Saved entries

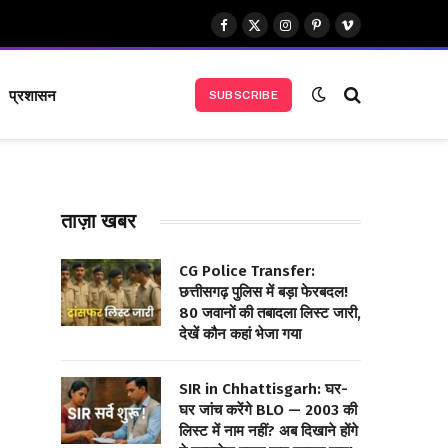
Facebook
X
Instagram
Pinterest
Vimeo
(Twitter)
प्रशासन
SUBSCRIBE
ताज़ा खबर
CG Police Transfer:
छत्तीसगढ़ पुलिस में बड़ा फेरबदल!
80 जवानों की तबादला लिस्ट जारी,
देखें कौन कहां भेजा गया
SIR in Chhattisgarh: घर-
घर जांच करेंगे BLO — 2003 की
लिस्ट में नाम नहीं? अब दिखाने होंगे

## EXERCISE:
If an entry contains an image, print the rest of that entry exactly and leave the image out.

## WRITTEN SOLUTION:
Facebook
X
Instagram
Pinterest
Vimeo
(Twitter)
प्रशासन
SUBSCRIBE
ताज़ा खबर
CG Police Transfer:
छत्तीसगढ़ पुलिस में बड़ा फेरबदल!
80 जवानों की तबादला लिस्ट जारी,
देखें कौन कहां भेजा गया
SIR in Chhattisgarh: घर-
घर जांच करेंगे BLO — 2003 की
लिस्ट में नाम नहीं? अब दिखाने होंगे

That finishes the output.